▶ Your task: Copy out exactly every line from the line containing "基本上，卷积神经网络对样本图像执行基于像素的卷积过程。**更快 R-CNN** ，物体识别算法之一，是" until the records below end, inclusive of both boundary lines.

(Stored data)
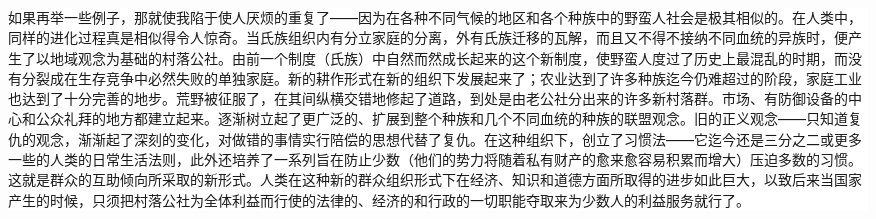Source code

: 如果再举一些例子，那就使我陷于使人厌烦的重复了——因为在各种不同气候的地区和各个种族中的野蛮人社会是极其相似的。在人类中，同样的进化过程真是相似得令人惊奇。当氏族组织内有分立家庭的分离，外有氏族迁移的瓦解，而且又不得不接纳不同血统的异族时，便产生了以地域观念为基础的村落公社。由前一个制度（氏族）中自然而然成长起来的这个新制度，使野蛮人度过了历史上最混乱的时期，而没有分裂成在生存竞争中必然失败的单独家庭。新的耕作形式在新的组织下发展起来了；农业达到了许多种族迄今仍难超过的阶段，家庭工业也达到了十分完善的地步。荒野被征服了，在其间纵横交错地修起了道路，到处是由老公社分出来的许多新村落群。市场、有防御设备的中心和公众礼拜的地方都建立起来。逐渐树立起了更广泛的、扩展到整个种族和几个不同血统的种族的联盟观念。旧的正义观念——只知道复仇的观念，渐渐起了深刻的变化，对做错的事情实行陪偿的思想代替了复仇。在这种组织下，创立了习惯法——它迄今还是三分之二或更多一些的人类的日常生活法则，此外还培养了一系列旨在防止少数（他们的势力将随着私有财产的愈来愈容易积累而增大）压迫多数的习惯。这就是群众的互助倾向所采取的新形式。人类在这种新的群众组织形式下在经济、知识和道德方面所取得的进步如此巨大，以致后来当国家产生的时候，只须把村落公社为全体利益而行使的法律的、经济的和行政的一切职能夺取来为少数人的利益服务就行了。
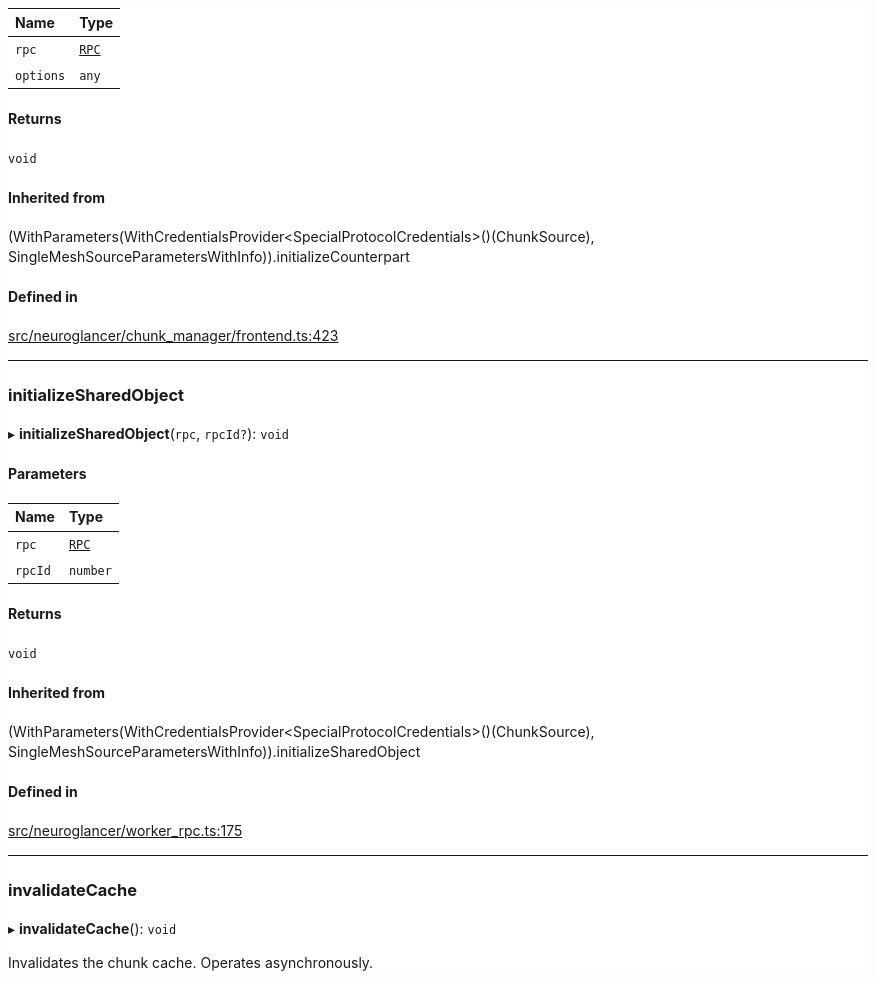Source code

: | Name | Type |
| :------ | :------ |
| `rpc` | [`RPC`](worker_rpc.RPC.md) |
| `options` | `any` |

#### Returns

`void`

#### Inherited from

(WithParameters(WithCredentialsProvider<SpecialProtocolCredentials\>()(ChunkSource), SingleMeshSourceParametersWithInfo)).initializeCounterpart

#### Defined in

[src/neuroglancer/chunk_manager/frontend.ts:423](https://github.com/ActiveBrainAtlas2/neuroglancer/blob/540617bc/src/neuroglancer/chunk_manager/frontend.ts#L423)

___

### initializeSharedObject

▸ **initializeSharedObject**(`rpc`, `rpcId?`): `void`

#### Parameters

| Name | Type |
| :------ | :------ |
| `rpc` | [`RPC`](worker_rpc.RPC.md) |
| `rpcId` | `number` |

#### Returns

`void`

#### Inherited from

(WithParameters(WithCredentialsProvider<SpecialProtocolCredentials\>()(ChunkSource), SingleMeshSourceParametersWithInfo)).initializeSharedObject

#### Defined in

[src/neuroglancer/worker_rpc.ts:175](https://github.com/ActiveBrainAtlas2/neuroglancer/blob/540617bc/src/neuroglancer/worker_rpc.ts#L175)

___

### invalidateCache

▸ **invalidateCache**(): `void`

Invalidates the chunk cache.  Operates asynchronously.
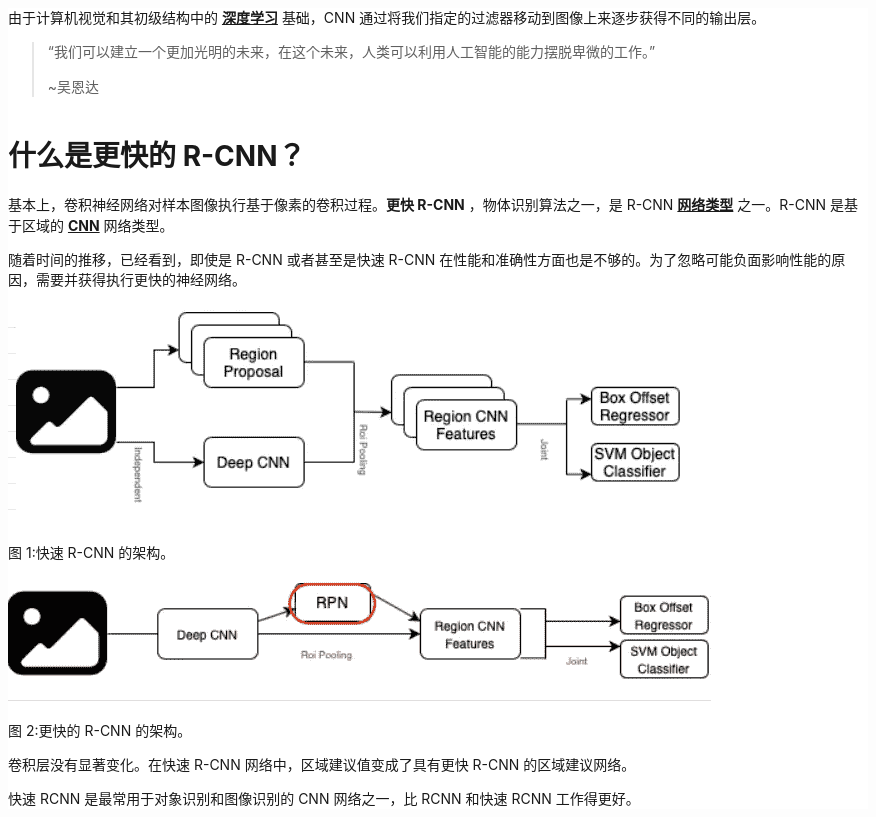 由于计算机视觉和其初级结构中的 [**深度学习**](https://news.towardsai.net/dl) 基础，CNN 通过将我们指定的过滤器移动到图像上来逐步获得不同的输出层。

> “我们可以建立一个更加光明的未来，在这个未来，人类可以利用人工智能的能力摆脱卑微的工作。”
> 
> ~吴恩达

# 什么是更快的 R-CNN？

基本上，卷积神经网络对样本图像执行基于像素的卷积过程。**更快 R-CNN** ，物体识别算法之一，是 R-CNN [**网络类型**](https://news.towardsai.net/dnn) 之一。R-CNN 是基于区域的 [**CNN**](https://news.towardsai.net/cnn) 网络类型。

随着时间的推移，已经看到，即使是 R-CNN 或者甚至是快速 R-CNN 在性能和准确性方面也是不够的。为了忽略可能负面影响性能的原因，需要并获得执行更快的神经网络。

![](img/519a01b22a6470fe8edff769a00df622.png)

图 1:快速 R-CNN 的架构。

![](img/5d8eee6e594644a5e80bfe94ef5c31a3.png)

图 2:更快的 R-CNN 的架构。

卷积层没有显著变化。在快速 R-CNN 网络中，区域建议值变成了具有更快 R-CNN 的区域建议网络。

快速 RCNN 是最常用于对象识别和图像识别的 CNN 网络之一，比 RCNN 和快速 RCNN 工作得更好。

▶ Your solution:
基本上，卷积神经网络对样本图像执行基于像素的卷积过程。**更快 R-CNN** ，物体识别算法之一，是 R-CNN [**网络类型**](https://news.towardsai.net/dnn) 之一。R-CNN 是基于区域的 [**CNN**](https://news.towardsai.net/cnn) 网络类型。

随着时间的推移，已经看到，即使是 R-CNN 或者甚至是快速 R-CNN 在性能和准确性方面也是不够的。为了忽略可能负面影响性能的原因，需要并获得执行更快的神经网络。

![](img/519a01b22a6470fe8edff769a00df622.png)

图 1:快速 R-CNN 的架构。

![](img/5d8eee6e594644a5e80bfe94ef5c31a3.png)

图 2:更快的 R-CNN 的架构。

卷积层没有显著变化。在快速 R-CNN 网络中，区域建议值变成了具有更快 R-CNN 的区域建议网络。

快速 RCNN 是最常用于对象识别和图像识别的 CNN 网络之一，比 RCNN 和快速 RCNN 工作得更好。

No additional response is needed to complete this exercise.